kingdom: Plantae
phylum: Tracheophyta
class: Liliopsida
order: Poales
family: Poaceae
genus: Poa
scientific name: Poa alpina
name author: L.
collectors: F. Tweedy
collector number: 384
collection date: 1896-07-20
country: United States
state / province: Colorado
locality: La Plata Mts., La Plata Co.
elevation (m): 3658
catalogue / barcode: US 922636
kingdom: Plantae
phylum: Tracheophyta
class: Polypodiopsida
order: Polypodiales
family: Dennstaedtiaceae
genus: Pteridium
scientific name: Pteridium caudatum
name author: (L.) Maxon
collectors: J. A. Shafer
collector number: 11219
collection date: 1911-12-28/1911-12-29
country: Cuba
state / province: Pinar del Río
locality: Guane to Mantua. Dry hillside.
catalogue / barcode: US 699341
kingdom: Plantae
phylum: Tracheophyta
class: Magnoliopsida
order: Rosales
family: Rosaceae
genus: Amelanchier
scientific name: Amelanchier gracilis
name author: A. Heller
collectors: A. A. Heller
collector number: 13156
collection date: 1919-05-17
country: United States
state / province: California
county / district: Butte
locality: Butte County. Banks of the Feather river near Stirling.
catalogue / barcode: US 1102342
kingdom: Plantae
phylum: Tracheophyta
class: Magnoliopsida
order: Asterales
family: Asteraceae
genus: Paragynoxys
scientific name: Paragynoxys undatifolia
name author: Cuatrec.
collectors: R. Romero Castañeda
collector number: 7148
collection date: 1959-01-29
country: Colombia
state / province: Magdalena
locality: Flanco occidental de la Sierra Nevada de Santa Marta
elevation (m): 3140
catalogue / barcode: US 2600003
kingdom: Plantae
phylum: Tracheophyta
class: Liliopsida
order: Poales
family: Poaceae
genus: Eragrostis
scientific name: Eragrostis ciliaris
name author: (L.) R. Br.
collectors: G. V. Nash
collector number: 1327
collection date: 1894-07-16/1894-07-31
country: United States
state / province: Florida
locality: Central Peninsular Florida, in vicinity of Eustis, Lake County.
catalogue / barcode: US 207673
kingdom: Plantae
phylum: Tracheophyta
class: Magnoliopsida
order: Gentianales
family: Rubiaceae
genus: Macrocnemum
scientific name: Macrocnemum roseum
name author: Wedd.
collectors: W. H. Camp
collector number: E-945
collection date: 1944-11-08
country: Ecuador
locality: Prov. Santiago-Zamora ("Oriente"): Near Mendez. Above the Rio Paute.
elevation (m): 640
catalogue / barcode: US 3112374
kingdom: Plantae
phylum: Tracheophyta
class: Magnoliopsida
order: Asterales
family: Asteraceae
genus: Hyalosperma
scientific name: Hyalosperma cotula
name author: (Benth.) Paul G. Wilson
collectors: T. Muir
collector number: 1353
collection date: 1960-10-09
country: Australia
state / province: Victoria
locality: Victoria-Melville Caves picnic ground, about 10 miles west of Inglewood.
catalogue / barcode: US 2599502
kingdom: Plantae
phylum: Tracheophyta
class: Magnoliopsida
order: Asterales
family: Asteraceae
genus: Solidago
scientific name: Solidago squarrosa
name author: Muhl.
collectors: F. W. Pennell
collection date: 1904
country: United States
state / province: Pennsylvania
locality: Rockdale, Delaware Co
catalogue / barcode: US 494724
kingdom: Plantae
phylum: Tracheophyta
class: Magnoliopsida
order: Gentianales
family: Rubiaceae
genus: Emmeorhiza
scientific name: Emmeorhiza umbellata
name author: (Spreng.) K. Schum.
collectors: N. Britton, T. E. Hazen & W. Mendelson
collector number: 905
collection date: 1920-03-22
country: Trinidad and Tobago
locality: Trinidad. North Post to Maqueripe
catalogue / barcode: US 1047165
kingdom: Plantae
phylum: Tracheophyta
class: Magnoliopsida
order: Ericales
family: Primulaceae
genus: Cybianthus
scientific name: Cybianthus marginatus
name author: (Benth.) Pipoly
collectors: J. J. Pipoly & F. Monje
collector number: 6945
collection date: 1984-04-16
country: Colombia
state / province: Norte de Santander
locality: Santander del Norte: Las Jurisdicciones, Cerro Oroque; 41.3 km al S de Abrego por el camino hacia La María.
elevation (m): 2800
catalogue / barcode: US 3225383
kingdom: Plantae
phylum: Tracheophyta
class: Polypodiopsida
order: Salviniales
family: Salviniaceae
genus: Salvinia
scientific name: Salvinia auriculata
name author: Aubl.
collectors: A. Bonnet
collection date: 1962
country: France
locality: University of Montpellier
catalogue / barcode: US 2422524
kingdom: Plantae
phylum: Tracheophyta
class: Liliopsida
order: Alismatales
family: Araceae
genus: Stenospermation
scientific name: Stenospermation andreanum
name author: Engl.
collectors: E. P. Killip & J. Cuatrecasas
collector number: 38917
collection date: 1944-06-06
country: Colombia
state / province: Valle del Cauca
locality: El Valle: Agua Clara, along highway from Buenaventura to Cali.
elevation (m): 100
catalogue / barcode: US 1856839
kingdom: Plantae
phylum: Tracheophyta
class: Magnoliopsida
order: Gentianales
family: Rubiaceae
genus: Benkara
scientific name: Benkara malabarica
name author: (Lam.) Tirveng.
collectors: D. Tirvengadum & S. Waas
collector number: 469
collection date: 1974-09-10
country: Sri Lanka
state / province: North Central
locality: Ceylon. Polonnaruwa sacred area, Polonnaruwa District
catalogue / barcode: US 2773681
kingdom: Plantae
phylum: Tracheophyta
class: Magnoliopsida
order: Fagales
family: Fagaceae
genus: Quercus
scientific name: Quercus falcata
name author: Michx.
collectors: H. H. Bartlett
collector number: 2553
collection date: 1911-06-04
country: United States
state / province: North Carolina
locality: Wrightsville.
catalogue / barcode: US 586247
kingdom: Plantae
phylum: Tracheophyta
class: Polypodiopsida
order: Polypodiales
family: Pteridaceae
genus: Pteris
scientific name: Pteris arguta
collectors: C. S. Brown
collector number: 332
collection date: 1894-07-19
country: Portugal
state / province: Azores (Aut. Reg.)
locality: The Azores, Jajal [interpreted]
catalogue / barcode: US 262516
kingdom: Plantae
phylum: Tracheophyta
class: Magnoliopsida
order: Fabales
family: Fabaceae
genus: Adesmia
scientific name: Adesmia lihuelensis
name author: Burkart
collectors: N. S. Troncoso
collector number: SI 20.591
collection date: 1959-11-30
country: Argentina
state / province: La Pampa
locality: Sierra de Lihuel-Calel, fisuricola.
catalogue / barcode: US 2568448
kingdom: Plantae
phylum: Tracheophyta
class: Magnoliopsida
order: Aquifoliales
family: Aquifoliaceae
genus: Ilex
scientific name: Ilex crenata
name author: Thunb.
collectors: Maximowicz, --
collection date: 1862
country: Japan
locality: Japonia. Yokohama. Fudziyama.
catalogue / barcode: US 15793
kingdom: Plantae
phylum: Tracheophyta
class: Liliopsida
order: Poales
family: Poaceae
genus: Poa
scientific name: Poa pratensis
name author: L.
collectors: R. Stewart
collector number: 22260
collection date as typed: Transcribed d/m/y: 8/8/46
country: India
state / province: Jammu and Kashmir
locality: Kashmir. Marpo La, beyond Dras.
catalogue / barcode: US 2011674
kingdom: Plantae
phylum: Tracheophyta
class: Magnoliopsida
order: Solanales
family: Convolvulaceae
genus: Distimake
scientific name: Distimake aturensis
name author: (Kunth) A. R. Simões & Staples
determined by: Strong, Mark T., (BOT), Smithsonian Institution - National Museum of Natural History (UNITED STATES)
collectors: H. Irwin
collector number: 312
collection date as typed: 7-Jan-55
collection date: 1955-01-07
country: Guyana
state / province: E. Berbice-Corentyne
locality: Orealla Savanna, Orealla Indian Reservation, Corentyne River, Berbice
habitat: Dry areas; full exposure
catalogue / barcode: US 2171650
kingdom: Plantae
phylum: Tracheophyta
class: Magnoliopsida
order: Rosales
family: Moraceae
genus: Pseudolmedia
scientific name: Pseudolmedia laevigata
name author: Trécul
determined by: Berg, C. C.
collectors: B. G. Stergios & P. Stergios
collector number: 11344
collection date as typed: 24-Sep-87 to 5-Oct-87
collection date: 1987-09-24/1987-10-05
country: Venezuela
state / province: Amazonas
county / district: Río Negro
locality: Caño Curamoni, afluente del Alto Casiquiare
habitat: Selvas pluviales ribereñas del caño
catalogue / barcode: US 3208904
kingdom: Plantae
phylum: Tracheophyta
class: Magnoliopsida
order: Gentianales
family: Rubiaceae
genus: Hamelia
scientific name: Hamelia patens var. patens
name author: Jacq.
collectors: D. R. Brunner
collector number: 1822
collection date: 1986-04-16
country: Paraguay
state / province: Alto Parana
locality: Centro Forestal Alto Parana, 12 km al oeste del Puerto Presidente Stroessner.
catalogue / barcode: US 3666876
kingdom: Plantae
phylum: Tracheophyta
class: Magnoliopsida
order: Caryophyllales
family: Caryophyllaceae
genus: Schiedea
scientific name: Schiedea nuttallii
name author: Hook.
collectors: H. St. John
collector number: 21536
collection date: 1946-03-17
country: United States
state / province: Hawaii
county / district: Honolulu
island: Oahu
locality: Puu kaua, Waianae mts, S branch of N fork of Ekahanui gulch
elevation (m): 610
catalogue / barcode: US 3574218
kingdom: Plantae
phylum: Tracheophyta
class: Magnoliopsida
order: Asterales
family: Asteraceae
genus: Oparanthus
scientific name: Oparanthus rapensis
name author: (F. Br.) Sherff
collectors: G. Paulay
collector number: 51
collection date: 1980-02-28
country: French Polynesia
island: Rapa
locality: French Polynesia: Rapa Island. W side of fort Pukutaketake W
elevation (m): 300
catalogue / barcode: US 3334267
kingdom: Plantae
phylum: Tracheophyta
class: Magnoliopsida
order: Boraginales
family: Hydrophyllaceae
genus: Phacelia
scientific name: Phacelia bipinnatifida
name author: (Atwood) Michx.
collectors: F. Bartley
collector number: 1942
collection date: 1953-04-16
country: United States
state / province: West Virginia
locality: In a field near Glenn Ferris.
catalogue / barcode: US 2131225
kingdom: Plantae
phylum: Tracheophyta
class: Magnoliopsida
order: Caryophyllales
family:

Exercise goal.
Reproduce word for word the part of the items that opens with their first line and closes with the line containing "elevation (m): 640", including both of those lines.

Written response.
kingdom: Plantae
phylum: Tracheophyta
class: Liliopsida
order: Poales
family: Poaceae
genus: Poa
scientific name: Poa alpina
name author: L.
collectors: F. Tweedy
collector number: 384
collection date: 1896-07-20
country: United States
state / province: Colorado
locality: La Plata Mts., La Plata Co.
elevation (m): 3658
catalogue / barcode: US 922636
kingdom: Plantae
phylum: Tracheophyta
class: Polypodiopsida
order: Polypodiales
family: Dennstaedtiaceae
genus: Pteridium
scientific name: Pteridium caudatum
name author: (L.) Maxon
collectors: J. A. Shafer
collector number: 11219
collection date: 1911-12-28/1911-12-29
country: Cuba
state / province: Pinar del Río
locality: Guane to Mantua. Dry hillside.
catalogue / barcode: US 699341
kingdom: Plantae
phylum: Tracheophyta
class: Magnoliopsida
order: Rosales
family: Rosaceae
genus: Amelanchier
scientific name: Amelanchier gracilis
name author: A. Heller
collectors: A. A. Heller
collector number: 13156
collection date: 1919-05-17
country: United States
state / province: California
county / district: Butte
locality: Butte County. Banks of the Feather river near Stirling.
catalogue / barcode: US 1102342
kingdom: Plantae
phylum: Tracheophyta
class: Magnoliopsida
order: Asterales
family: Asteraceae
genus: Paragynoxys
scientific name: Paragynoxys undatifolia
name author: Cuatrec.
collectors: R. Romero Castañeda
collector number: 7148
collection date: 1959-01-29
country: Colombia
state / province: Magdalena
locality: Flanco occidental de la Sierra Nevada de Santa Marta
elevation (m): 3140
catalogue / barcode: US 2600003
kingdom: Plantae
phylum: Tracheophyta
class: Liliopsida
order: Poales
family: Poaceae
genus: Eragrostis
scientific name: Eragrostis ciliaris
name author: (L.) R. Br.
collectors: G. V. Nash
collector number: 1327
collection date: 1894-07-16/1894-07-31
country: United States
state / province: Florida
locality: Central Peninsular Florida, in vicinity of Eustis, Lake County.
catalogue / barcode: US 207673
kingdom: Plantae
phylum: Tracheophyta
class: Magnoliopsida
order: Gentianales
family: Rubiaceae
genus: Macrocnemum
scientific name: Macrocnemum roseum
name author: Wedd.
collectors: W. H. Camp
collector number: E-945
collection date: 1944-11-08
country: Ecuador
locality: Prov. Santiago-Zamora ("Oriente"): Near Mendez. Above the Rio Paute.
elevation (m): 640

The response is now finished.